- [PASSAGE TO READ]
+++

Clinical Trial2019 May 2;380(18):1695-1705.

JOURNAL:N Engl J Med. Article Link

Transcatheter Aortic-Valve Replacement with a Balloon-Expandable Valve in Low-Risk Patients

Mack MJ, Leon MB, PARTNER 3 Investigators. Keywords: aortic stenosis; surgical low risk; TAVI; SAVR; 1-year outcome

ABSTRACT


BACKGROUND - Among patients with aortic stenosis who are at intermediate or high risk for death with surgery, major outcomes are similar with transcatheter aortic-valve replacement (TAVR) and surgical aortic-valve replacement. There is insufficient evidence regarding the comparison of the two procedures in patients who are at low risk.

 

METHODS - We randomly assigned patients with severe aortic stenosis and low surgical risk to undergo either TAVR with transfemoral placement of a balloon-expandable valve or surgery. The primary end point was a composite of death, stroke, or rehospitalization at 1 year. Both noninferiority testing (with a prespecified margin of 6 percentage points) and superiority testing were performed in the as-treated population.

+++

[Collected data entries]
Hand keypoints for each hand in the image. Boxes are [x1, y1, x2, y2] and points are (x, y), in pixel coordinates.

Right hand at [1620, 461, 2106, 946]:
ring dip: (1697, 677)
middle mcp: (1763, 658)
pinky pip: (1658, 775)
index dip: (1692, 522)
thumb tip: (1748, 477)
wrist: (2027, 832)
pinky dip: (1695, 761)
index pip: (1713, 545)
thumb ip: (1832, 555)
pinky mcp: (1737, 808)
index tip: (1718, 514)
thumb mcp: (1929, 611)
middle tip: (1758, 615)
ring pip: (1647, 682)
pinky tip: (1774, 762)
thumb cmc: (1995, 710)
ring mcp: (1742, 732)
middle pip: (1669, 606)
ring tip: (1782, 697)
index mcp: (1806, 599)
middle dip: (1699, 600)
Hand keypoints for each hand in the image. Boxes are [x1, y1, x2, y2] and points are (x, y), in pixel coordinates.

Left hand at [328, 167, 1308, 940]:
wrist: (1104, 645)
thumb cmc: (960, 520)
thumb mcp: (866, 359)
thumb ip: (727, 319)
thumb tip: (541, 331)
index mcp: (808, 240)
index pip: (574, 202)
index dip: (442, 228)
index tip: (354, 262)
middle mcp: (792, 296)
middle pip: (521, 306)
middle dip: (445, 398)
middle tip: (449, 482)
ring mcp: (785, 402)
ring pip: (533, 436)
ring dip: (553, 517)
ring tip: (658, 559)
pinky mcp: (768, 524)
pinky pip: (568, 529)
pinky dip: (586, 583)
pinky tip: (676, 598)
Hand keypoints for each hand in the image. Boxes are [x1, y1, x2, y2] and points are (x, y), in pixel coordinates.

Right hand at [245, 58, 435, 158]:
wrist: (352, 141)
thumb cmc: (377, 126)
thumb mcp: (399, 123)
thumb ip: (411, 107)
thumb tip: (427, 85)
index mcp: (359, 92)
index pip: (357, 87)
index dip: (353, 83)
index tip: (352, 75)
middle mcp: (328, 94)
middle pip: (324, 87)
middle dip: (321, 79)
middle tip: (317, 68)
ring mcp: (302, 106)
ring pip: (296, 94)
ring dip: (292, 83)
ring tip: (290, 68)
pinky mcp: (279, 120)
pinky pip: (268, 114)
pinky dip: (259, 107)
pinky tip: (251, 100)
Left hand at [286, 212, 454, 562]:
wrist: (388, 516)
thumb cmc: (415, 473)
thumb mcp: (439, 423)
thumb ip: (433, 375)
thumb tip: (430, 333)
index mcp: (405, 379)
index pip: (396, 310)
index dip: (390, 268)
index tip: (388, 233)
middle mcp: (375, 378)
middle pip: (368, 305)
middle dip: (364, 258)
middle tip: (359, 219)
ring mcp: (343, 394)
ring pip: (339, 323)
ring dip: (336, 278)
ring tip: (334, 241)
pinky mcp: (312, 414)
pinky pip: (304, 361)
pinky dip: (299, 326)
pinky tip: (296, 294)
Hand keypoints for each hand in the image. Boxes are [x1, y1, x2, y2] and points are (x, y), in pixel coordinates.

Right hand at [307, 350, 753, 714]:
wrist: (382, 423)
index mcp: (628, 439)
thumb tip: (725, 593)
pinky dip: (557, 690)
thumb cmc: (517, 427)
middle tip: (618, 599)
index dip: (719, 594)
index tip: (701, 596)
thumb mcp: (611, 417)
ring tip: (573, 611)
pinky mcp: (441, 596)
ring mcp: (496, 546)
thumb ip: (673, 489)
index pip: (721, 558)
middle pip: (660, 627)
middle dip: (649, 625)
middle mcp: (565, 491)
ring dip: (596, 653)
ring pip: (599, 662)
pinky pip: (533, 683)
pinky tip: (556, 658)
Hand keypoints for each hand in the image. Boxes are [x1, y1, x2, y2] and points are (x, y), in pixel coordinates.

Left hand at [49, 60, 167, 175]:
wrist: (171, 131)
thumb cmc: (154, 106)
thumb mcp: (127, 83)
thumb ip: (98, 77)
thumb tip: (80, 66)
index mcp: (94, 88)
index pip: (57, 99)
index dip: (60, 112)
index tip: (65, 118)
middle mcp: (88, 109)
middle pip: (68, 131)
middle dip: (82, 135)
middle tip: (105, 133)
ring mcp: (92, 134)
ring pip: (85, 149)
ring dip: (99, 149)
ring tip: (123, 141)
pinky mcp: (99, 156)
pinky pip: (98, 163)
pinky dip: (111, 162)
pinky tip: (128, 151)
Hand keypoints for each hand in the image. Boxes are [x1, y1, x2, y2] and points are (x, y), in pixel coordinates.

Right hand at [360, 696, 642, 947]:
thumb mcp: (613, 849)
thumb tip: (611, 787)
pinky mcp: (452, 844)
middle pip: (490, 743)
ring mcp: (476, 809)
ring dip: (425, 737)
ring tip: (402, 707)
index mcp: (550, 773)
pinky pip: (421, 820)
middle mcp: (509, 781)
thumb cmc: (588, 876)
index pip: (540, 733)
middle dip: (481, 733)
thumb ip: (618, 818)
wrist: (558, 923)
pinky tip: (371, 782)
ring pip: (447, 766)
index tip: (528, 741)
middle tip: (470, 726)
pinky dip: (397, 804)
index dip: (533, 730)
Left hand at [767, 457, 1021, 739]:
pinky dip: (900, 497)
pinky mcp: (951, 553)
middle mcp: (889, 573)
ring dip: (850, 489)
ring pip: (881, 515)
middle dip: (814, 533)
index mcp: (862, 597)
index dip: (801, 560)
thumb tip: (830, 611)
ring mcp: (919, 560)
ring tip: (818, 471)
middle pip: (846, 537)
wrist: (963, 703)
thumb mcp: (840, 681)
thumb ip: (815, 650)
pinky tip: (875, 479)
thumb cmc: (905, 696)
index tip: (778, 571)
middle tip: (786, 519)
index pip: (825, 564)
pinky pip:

+++

- [WHAT IS BEING ASKED] Reproduce the part of the trial abstract that begins at the words "Clinical Trial2019 May" and stops after the words "at low risk.".

- [PROBLEM SOLUTION]
Clinical Trial2019 May 2;380(18):1695-1705.

JOURNAL:N Engl J Med. Article Link

Transcatheter Aortic-Valve Replacement with a Balloon-Expandable Valve in Low-Risk Patients

Mack MJ, Leon MB, PARTNER 3 Investigators. Keywords: aortic stenosis; surgical low risk; TAVI; SAVR; 1-year outcome

ABSTRACT


BACKGROUND - Among patients with aortic stenosis who are at intermediate or high risk for death with surgery, major outcomes are similar with transcatheter aortic-valve replacement (TAVR) and surgical aortic-valve replacement. There is insufficient evidence regarding the comparison of the two procedures in patients who are at low risk.